When is a Lien Continuous?  [BKR SD OH]

A debtor entered into a contract with a company for the purchase of a vehicle. The company issued a certificate of title subject to its security interest to the debtor. Through a series of assignments and mergers, the company assigned the security interest to the lender. The debtor defaulted on the contract, and the lender repossessed the vehicle and applied for a repossession certificate of title in its own name (the “repossession title”). The lender returned physical possession of the vehicle to the debtor but still held the repossession title. The debtor then filed a Chapter 7 bankruptcy petition. After the petition was filed, the lender issued a new certificate of title with its security interest listed (the “replacement title”). The Chapter 7 trustee (the “trustee”) filed a complaint and moved for summary judgment, alleging the lender’s lien listed on the replacement title was avoidable as an unauthorized post-petition transfer or preference and asked that the lender’s claims be disallowed until it released the lien.

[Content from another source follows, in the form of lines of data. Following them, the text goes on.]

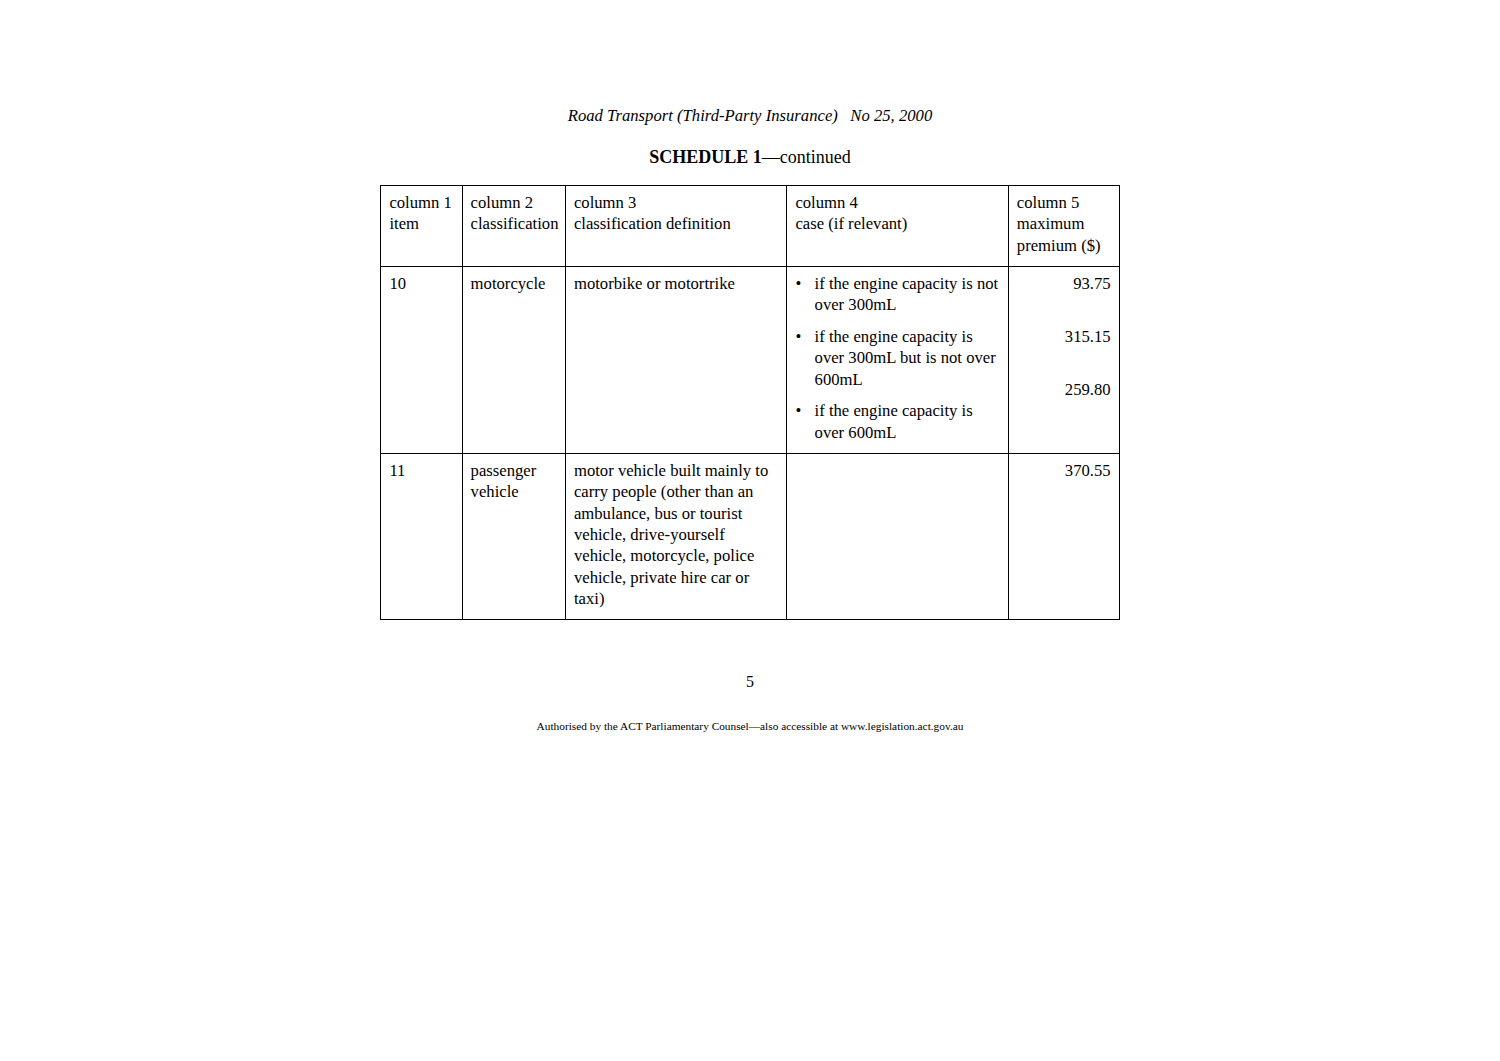Road Transport (Third-Party Insurance) No 25, 2000
SCHEDULE 1—continued
| column 1 item | column 2 classification | column 3 classification definition | column 4 case (if relevant) | column 5 maximum premium ($) |
| --- | --- | --- | --- | --- |
| 10 | motorcycle | motorbike or motortrike | if the engine capacity is not over 300mL if the engine capacity is over 300mL but is not over 600mL if the engine capacity is over 600mL | 93.75 315.15 259.80 |
| 11 | passenger vehicle | motor vehicle built mainly to carry people (other than an ambulance, bus or tourist vehicle, drive-yourself vehicle, motorcycle, police vehicle, private hire car or taxi) | | 370.55 |
5
Authorised by the ACT Parliamentary Counsel—also accessible at www.legislation.act.gov.au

In Friesinger v. MyUSA Credit Union, Inc. (In re Badger), No. 21-31277, 2023 Bankr. LEXIS 1175 (­­Bankr. S.D. Ohio Apr. 26, 2023) (unpublished opinion), the bankruptcy court held that the lender continuously maintained its security interest and, therefore, no transfer occurred that would make the security interest avoidable by the trustee. First, the lender held the security interest as noted on the original certificate that was issued following the purchase of the vehicle. Second, the court found that the lender retained rights in the vehicle even while it had repossession title because, under Ohio law, when a lender holds a repossession title, the debtor still maintains a right of redemption and equitable title until the time the secured collateral is sold. Therefore, the lender did not get full rights to the collateral upon issuance of a repossession title but rather a mechanism to exercise its legal remedies on the vehicle. As such, the lender’s security interest on the vehicle remained (if the lender had sold the vehicle, the security interest would have been paid with the proceeds). Lastly, the lender held the lien as listed on the replacement title issued to the debtor post-petition. The court distinguished the facts of this case from a case where a debtor is sold a vehicle pre-petition, and the lender fails to place a security interest at all on the vehicle until post-petition. Here, the security interest already existed pre-petition. The lender, therefore, had an enforceable and perfected security interest throughout the entire process ­– in the security interest listed on the original title, in the maintained security interest rights while it held the repossession title, and when it issued a replacement title with its security interest listed. The court found the issuance of the replacement title post-petition when the lender had continuously maintained its security interest was merely a ministerial act and not a transfer of property of the estate (i.e., a new security interest had not been created). Because there was no transfer, the security interest was not avoidable as an unauthorized post-petition transfer under 11 U.S.C. § 549 or as a preference.